Migrants in a caravan of Central Americans have arrived by the hundreds in Tijuana, just south of San Diego. Many say they will seek asylum in the US. (Nov. 15)

The Mexican government has reached a deal with the Trump administration that would require asylum seekers at the Southern border to wait in Mexico while their claims are processed in U.S. courts, the Washington Post reported Saturday.

The Post, which quoted Mexican officials and senior members of President-elect Andrés Manuel López Obrador’s transition team, reported the agreement would break with long-standing asylum rules and place a “formidable new barrier” for migrants from Central America attempting to reach the United States.

The Post said the plan was dubbed “Remain in Mexico.”

Thousands of migrants, fleeing violence and poverty, have gathered at the Mexican border city of Tijuana. They are among several hundred other asylum-seekers heading north in groups toward the United States.

The Post reported that no formal agreement on the issue has been signed, and many details remain unresolved. López Obrador takes office Dec. 1.

Before the U.S. midterm elections, President Donald Trump called the northward movement of migrants in caravans an “invasion” and ordered several thousand troops to the border to bolster border security.

The Post, quoting U.S.and Mexican officials, said the deal took shape last week in Houston during a meeting between Marcelo Ebrard, Mexico’s incoming foreign minister, and top U.S. officials such as Secretary of State Mike Pompeo and Homeland Security Secretary Kirstjen Nielsen.

In a statement, James McCament, acting undersecretary for policy for the Department of Homeland Security, said the administration has been working since July with the current Mexican government and incoming administration on “shared issues of concern.”

He said these include legitimate trade and travel, an interest in insuring that those traveling to the U.S. borders do so safely and orderly, as well as “concern for the safety and security of vulnerable migrant populations, and respect for each nation’s sovereignty.”

He said the interest was in “insuring that those traveling to our do so safely and orderly The White House had no immediate comment on the Post report.

The Post reported that asylum applicants at the border would have to remain in Mexico while their cases were processed through U.S. courts.

That could end the system derided by Trump as “catch and release,” which has generally allowed those seeking refuge to wait on safer U.S. soil.

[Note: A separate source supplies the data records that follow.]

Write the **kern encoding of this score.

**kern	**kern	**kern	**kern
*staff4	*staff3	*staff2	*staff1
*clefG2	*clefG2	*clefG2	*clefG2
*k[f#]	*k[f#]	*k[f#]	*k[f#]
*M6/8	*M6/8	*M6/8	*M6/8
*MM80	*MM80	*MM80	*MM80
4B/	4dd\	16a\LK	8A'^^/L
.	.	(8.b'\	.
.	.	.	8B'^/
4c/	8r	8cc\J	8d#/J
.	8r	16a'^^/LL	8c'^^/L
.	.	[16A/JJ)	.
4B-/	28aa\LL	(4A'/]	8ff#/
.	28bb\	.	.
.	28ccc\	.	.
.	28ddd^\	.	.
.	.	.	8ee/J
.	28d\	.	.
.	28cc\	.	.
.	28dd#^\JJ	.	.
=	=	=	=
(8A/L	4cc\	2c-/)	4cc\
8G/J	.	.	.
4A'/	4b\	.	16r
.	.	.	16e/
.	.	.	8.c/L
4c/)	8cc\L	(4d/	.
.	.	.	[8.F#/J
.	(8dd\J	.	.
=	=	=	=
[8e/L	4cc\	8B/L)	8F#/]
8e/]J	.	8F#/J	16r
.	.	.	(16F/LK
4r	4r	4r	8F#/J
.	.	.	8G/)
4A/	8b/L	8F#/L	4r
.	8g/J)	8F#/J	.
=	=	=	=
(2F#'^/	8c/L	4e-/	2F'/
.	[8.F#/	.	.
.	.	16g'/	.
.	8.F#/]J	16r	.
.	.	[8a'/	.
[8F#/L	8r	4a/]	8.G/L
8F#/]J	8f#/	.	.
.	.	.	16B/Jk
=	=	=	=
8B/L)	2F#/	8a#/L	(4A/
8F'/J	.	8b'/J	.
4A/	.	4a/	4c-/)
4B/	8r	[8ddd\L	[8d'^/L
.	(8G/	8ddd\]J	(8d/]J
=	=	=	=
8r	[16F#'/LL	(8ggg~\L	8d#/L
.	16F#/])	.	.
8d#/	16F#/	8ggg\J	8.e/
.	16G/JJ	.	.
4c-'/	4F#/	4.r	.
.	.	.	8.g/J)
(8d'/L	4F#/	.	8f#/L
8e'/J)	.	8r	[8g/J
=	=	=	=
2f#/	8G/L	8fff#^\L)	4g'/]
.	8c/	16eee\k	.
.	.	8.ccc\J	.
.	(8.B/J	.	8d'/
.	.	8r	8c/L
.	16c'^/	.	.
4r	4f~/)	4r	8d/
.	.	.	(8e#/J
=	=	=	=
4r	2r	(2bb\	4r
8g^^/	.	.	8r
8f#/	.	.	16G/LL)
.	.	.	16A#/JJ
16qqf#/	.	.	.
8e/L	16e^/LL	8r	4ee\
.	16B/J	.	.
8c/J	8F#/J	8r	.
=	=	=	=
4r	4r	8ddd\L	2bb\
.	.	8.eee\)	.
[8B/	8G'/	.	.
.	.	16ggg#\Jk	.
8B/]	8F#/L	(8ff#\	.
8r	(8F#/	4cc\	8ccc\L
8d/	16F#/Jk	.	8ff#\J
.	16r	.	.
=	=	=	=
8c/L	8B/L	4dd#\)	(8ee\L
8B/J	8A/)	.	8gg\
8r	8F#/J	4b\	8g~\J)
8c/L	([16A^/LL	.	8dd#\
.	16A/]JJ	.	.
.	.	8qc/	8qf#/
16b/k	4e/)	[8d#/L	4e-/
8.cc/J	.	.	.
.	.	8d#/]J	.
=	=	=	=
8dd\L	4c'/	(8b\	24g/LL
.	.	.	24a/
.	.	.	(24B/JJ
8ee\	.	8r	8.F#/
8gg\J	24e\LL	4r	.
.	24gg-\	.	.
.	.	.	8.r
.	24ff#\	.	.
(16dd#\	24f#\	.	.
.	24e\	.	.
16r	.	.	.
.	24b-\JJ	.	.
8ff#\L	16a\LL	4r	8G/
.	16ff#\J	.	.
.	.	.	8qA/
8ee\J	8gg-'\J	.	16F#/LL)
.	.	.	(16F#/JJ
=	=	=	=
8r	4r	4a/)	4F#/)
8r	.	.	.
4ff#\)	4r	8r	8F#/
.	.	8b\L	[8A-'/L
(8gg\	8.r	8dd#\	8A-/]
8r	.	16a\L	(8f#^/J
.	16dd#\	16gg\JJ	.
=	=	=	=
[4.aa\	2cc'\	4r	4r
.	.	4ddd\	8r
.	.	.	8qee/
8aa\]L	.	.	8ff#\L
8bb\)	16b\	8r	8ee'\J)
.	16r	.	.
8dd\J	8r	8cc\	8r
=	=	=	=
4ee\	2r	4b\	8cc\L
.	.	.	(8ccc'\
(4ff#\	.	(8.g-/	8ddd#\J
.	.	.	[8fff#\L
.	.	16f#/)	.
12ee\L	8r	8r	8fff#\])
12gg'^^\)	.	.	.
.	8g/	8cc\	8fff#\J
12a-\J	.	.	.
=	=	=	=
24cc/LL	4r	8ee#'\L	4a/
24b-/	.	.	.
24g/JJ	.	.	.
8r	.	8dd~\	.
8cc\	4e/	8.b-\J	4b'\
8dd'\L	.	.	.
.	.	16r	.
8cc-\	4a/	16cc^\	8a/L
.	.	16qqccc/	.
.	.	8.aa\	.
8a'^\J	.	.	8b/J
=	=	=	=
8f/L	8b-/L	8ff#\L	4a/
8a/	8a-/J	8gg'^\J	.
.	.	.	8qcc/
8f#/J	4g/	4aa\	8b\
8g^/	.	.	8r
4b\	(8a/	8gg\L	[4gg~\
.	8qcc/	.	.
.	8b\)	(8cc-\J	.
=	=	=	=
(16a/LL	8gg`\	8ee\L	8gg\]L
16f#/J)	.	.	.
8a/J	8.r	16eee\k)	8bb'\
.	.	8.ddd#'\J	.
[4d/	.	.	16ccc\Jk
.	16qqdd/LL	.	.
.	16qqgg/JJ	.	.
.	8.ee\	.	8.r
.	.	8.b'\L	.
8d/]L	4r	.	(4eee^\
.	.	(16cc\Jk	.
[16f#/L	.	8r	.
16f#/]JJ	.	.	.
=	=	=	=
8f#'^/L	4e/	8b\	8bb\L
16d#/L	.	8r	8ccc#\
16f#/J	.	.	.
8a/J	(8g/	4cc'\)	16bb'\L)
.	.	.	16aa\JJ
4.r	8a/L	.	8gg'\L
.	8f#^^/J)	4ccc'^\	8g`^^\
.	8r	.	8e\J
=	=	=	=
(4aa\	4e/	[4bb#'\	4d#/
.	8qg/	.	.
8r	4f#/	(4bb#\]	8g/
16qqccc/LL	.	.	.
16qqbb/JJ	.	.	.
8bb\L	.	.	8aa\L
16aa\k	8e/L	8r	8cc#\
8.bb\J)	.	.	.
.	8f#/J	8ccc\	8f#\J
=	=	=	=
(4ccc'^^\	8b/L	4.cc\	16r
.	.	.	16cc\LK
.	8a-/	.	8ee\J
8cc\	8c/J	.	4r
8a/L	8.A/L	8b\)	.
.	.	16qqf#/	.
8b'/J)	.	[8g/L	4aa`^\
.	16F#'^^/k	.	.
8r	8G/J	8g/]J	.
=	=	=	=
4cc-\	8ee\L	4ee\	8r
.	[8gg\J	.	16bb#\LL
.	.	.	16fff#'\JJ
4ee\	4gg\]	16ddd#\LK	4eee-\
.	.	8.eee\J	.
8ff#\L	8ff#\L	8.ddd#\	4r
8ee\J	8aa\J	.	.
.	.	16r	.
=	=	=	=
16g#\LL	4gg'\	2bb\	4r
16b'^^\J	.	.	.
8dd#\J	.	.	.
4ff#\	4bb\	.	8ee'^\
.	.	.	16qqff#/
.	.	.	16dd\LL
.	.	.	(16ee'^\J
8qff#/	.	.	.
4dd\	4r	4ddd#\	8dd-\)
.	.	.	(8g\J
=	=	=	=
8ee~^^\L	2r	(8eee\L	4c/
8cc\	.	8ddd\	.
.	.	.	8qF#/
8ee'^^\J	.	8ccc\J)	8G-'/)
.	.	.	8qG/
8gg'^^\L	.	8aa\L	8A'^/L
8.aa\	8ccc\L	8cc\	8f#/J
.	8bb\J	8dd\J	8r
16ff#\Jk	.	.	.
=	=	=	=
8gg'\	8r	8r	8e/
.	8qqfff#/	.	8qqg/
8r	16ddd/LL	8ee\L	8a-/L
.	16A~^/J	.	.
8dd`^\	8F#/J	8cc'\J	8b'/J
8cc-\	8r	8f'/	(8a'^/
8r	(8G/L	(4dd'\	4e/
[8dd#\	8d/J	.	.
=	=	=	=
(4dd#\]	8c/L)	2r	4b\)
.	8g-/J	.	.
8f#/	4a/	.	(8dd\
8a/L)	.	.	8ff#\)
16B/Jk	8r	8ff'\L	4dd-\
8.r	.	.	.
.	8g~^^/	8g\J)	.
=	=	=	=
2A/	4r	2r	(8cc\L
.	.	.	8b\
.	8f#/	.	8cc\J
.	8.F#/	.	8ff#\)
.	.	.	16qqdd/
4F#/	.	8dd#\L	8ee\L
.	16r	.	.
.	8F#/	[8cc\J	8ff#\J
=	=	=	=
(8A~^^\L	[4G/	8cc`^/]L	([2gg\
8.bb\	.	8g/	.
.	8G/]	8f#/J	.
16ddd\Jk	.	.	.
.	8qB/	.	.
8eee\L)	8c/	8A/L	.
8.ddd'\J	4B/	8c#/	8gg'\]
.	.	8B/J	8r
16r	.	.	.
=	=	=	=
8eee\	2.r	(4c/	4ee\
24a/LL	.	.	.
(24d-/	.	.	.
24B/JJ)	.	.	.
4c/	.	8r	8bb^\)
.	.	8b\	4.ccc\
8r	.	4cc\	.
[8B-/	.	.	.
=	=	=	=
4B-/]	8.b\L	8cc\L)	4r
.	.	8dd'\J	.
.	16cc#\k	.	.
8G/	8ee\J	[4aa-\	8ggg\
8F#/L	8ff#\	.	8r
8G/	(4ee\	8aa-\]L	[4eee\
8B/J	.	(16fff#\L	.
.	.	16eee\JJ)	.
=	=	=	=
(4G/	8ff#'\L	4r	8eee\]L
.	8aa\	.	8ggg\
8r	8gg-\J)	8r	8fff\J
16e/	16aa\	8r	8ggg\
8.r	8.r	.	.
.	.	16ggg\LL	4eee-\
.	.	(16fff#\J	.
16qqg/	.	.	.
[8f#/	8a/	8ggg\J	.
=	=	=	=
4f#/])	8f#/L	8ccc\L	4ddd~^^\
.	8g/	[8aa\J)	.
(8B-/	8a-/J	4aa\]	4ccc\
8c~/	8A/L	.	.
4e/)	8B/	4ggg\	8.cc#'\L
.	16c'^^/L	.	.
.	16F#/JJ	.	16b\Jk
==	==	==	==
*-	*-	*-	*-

“For now, we have agreed to this policy of Remain in Mexico,” Olga Sánchez Cordero, the top domestic policy official under López Obrador, told The Post. She called it a “short-term solution.”

“The medium- and long-term solution is that people don’t migrate,” said Sánchez Cordero, the incoming interior minister. “Mexico has open arms and everything, but imagine, one caravan after another after another, that would also be a problem for us.”

 A federal judge issued a temporary restraining order this week blocking a Trump order that would deny protection to people who enter the country illegally seeking asylum.

“Whatever the scope of the president’s authority, he may not rewrite the immigration laws to impose a condition that Congress has expressly forbidden,” Judge Jon Tigar wrote in his order.

Trump responded by blasting “Obama judges” who challenge his orders, saying such judges make the border unsafe.